Le deuxième moyen c’est, justement, pendant la journée de stimuler à nouveau l’orientation de notre cœur vers notre Fin, vers la Source de l’amour par ces élévations, ces prières brèves, que personne ne voit. Elles sont brèves comme une respiration : nécessaire, spontanée, instinctive. C’est donc cette habitude de respirer en Dieu quelques secondes dans la journée, pour nous rappeler notre Amour, qui orientera régulièrement toutes nos activités vers Dieu.
Toujours dans la journée, il y a une autre activité indispensable pour ouvrir notre cœur à Dieu, c’est d’analyser les motions de nos actes : d’où vient l’énergie de nos actes ? Lorsque je vais parler, lorsque je vais agir, penser, lorsque je vais éduquer ou construire, suis-je mû par la force qui vit en moi depuis le Baptême et qui s’appelle l’Esprit Saint, ou suis-je mû encore par le vieil homme et sa rancune, sa paresse, son ressentiment, sa duplicité et sa cupidité ?
Il y a un moyen facile pour savoir quelle est la motion dirigeant ma parole et son ton. Je vais tout simplement me poser la question et me demander si le Christ dirait cette parole ainsi. Et la réponse viendra immédiatement, claire, nette et précise…
« Aujourd’hui je dois descendre chez toi ! »
Le troisième moyen, c’est la prière du soir. Rendre grâce à Dieu pour tout le bien que Dieu a fait par nous (afin d’éviter toute vanité) et faire notre examen de conscience pour voir le bien que Dieu n’a pas pu faire en nous, à cause de nous.
Il faut ensuite demander pardon pour essayer, le lendemain, de ne pas empêcher le Christ d’agir à Sa manière, par notre cœur, par notre intelligence, et toutes les facultés, de notre personne.
Remarquons qu’entre la prière du matin et la prière du soir il y a comme une relation sacramentelle. La prière du matin est une activité eucharistique : j’offre mon âme au Christ pour une journée. D’ailleurs, prenons une résolution fixée par l’unité de temps de notre vie humaine : la journée. Aujourd’hui, pour reprendre le hodie de la liturgie pascale ; « aujourd’hui » pour reprendre la rencontre de Jésus avec Zachée (« Aujourd’hui je dois descendre chez toi »), aujourd’hui, je vais m’essayer à telle attitude évangélique.
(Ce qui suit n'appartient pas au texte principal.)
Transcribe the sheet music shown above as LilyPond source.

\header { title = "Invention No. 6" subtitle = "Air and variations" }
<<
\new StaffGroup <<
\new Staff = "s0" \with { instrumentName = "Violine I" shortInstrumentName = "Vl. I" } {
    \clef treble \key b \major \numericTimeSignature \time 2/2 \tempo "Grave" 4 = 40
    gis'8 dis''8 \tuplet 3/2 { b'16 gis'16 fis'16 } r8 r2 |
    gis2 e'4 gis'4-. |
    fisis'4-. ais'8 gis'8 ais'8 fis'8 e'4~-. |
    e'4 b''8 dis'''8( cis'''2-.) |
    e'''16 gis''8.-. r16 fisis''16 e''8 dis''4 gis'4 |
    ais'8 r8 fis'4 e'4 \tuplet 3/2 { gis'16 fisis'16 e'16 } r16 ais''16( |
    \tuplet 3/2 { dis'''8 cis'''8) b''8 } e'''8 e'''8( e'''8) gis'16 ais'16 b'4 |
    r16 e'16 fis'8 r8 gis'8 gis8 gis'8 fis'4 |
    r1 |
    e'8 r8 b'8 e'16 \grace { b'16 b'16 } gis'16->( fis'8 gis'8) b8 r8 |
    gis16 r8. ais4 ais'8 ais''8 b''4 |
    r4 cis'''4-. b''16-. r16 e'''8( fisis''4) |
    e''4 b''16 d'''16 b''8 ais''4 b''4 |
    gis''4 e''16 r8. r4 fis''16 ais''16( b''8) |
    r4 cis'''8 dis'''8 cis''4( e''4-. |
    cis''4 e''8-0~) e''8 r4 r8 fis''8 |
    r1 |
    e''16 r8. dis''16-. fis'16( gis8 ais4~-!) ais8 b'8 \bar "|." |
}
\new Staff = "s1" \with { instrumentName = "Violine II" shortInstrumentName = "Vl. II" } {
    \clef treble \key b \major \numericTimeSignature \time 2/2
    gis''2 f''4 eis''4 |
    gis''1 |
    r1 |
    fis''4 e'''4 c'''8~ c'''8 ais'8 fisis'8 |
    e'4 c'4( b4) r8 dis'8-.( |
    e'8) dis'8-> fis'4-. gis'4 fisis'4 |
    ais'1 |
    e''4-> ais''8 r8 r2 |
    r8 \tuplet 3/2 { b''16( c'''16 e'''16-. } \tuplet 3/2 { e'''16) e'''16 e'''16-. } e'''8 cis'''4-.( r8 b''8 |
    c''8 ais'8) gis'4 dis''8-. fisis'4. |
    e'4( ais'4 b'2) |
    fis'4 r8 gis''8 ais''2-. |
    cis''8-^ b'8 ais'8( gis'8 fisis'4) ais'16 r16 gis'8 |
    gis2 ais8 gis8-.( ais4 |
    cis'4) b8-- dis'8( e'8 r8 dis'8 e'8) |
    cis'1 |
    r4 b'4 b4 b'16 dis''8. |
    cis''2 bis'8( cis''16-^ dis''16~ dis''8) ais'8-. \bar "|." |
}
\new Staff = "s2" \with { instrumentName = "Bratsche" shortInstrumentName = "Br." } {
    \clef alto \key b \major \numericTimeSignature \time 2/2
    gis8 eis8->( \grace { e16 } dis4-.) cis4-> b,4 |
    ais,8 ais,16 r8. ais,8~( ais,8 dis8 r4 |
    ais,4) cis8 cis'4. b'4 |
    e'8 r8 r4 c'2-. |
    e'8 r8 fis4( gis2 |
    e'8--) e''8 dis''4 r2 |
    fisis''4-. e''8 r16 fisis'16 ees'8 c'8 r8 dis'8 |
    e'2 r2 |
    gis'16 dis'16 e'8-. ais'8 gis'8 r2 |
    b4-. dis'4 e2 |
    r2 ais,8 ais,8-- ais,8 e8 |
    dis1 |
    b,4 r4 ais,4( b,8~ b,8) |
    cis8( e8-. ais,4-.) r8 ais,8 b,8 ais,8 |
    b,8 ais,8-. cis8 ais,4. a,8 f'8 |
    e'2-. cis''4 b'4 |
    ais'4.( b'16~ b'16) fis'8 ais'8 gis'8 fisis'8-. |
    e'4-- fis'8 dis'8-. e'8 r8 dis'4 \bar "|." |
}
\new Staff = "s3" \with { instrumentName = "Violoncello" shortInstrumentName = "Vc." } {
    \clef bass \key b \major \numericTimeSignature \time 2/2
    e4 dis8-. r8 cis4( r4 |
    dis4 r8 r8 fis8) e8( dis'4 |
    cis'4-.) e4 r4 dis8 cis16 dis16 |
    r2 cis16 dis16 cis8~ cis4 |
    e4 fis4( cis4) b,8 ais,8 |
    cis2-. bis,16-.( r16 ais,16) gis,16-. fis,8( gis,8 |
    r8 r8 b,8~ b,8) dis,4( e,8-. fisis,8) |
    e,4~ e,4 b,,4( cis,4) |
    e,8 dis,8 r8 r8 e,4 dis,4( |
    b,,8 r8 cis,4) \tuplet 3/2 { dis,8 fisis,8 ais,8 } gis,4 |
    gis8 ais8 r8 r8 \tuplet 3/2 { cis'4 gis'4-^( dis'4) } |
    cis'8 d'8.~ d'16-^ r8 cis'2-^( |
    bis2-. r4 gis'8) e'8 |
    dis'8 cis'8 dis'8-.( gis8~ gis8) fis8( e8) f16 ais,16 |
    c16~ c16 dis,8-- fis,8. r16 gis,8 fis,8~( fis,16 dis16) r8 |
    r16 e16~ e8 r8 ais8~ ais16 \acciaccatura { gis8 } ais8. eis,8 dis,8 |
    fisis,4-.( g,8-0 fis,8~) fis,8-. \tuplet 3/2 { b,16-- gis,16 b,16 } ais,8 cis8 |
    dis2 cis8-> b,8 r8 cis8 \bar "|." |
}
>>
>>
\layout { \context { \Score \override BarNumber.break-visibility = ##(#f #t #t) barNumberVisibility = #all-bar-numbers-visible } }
Ne pensons pas à demain : « A chaque jour suffit sa peine » disait Jésus.
Le soir, au contraire, la prière est une activité de réconciliation, de pénitence, de pardon, de retour : comme le fils prodigue dans la maison du Père.
Viens Esprit Saint en mon cœur !
Cela pour souligner que prière du matin et prière du soir sont liées à l’Eucharistie et à la Réconciliation. Et donc, ce qui nous semble être enfantin et qui est, en fait, fondamental pour notre vie chrétienne, à savoir cette offrande au Seigneur le matin et cette action de grâce le soir avec la réconciliation au centre intime de notre âme, nous aidera ensuite à avoir une activité eucharistique à la Messe et une activité de réconciliation au confessionnal d’autant plus vraie, profonde, amoureuse, que nous aurons chaque jour déjà exercé ces activités par la prière du matin et du soir.
Voilà les trois moyens pour ouvrir notre âme au Christ afin que le Christ entre en nous et que nous ne vivions plus cet écartèlement douloureux qui atteint le plus profond de notre psychologie, écartèlement entre ce temps mangé par ce que nous appelons la vie et le temps que nous sentons devoir consacrer au Seigneur pour être vraiment à Lui.
Car, rappelons-le, il ne s’agit pas de partager notre journée quantitativement entre les cinq minutes que nous donnons à Dieu et le reste que nous donnons à notre vie, mais au contraire d’accueillir le Christ en nous pour que nos vingt-quatre heures soient christisées et relationnées à Dieu. C’est la grâce que je vous souhaite.